Abstract
Accurate human pose estimation is of vital importance for a variety of human-robot interaction applications, including cooperative task execution, imitation learning and robot-assisted rehabilitation. As robots move from controlled indoor environments to unstructured and outdoor environments, the ability to accurately measure human pose without fixed sensors becomes increasingly important. In this paper, we present a general framework for accurately estimating human pose from a variety of sensors, including body-worn inertial measurement units and cameras, that can be used in indoor and outdoor environments to accurately estimate human pose during arbitrary 3D movements. Using a kinematic model of the human body, the sensor data is fused to estimate the body joint angles and velocities using a constrained Extended Kalman Filter which automatically incorporates feasible joint limits. For periodic movement such as gait, performance can be further improved via online learning of the gait model, individualized to the user. The proposed approach can deal with intermittent data availability and measurement errors during highly dynamic movements.

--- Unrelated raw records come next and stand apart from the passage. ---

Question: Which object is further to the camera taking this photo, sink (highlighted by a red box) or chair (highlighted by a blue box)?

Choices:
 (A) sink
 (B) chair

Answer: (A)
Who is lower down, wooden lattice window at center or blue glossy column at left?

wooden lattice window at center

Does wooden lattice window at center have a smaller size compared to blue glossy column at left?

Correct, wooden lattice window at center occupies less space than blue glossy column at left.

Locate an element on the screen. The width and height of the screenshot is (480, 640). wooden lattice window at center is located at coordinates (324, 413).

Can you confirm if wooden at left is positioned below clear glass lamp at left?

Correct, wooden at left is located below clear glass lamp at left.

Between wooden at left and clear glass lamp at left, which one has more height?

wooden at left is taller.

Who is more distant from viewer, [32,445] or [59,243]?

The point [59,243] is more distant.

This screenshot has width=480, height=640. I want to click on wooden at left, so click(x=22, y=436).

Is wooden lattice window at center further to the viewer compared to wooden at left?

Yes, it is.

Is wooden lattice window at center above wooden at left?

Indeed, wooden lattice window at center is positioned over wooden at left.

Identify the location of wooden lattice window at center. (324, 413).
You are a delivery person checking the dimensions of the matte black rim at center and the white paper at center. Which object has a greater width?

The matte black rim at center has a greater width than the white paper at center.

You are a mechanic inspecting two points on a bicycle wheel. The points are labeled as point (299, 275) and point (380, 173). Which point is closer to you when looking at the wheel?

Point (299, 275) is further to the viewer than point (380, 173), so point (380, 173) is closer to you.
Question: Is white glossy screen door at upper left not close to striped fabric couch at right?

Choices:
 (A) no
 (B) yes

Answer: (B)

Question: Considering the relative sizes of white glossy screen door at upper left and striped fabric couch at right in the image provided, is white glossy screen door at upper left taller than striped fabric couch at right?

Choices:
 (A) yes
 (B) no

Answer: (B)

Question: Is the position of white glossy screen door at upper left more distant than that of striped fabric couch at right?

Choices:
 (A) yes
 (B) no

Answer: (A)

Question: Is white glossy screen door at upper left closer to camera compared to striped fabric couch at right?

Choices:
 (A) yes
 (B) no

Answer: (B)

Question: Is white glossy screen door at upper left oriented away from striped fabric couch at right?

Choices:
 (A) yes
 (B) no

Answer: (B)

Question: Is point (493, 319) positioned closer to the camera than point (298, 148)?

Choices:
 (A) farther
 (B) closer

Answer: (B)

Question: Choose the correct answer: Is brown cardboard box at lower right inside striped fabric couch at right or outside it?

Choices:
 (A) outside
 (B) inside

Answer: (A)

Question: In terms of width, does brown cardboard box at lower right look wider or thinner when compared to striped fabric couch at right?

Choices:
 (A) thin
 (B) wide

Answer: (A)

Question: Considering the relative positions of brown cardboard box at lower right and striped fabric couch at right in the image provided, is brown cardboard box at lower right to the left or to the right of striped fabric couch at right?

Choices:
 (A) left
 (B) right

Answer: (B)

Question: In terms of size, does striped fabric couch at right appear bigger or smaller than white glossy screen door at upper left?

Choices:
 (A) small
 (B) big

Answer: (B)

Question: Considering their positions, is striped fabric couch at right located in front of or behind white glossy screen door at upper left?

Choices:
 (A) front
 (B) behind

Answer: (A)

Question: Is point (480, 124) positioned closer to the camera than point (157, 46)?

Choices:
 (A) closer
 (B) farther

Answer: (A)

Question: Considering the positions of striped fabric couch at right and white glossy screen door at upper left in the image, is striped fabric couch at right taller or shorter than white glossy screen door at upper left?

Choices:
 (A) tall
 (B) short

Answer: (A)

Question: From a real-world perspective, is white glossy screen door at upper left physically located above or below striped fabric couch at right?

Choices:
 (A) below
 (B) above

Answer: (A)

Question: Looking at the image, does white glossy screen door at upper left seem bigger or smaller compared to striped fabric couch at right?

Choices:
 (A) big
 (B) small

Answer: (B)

This work was supported in part by Canada’s Natural Sciences and Engineering Research Council.
Access provided by CONRICYT-eBooks. Download conference paper PDF
Similar content being viewed by others
Keywords
1 Introduction
Accurate human pose estimation is of vital importance for a variety of human-robot interaction applications, including cooperative task execution, imitation learning and robot-assisted rehabilitation [1]. The gold standard for human motion data collection is marker-based motion capture, based on either optical or magnetic marker technology. A number of commercial solutions are available, e.g. [2, 3]. With optical motion capture systems, small reflective markers are attached to body landmarks, and observed with a set of cameras. The marker images and exact knowledge of the relative placements of the cameras are used to extract accurate 3D positions of each marker, achieving positioning sub millimeter positioning accuracy [2]. The marker positions coupled with a kinematic model of the human body and an association between each marker and the corresponding link in the model are then used to estimate the body pose. However, even with the high accuracy of marker positioning reported by the system manufacturers, the quality of pose estimation is frequently corrupted by three common measurement issues: (1) temporary marker occlusions, (2) unlabeled markers, and (3) mis-labeled markers.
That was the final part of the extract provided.